GOAL OF THE EXERCISE
Reproduce each of the following records character for character, without altering anything.
__________________________________________________
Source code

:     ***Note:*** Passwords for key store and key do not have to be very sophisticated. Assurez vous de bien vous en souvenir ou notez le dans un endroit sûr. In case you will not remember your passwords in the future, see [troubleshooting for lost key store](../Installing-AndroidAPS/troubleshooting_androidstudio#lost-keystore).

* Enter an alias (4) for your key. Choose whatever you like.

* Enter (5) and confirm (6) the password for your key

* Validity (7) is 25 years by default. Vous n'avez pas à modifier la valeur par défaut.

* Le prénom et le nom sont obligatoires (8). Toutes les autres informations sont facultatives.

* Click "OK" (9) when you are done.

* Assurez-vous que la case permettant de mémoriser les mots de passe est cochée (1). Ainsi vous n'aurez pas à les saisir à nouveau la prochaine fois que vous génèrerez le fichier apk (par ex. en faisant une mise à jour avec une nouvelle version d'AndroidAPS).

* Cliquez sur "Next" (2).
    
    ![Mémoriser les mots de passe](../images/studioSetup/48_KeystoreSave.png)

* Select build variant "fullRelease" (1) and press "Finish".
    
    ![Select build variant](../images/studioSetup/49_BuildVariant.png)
__________________________________________________
ANSWER TO THIS EXERCISE
Source code

:     ***Note:*** Passwords for key store and key do not have to be very sophisticated. Assurez vous de bien vous en souvenir ou notez le dans un endroit sûr. In case you will not remember your passwords in the future, see [troubleshooting for lost key store](../Installing-AndroidAPS/troubleshooting_androidstudio#lost-keystore).

* Enter an alias (4) for your key. Choose whatever you like.

* Enter (5) and confirm (6) the password for your key

* Validity (7) is 25 years by default. Vous n'avez pas à modifier la valeur par défaut.

* Le prénom et le nom sont obligatoires (8). Toutes les autres informations sont facultatives.

* Click "OK" (9) when you are done.

* Assurez-vous que la case permettant de mémoriser les mots de passe est cochée (1). Ainsi vous n'aurez pas à les saisir à nouveau la prochaine fois que vous génèrerez le fichier apk (par ex. en faisant une mise à jour avec une nouvelle version d'AndroidAPS).

* Cliquez sur "Next" (2).
    
    ![Mémoriser les mots de passe](../images/studioSetup/48_KeystoreSave.png)

* Select build variant "fullRelease" (1) and press "Finish".
    
    ![Select build variant](../images/studioSetup/49_BuildVariant.png)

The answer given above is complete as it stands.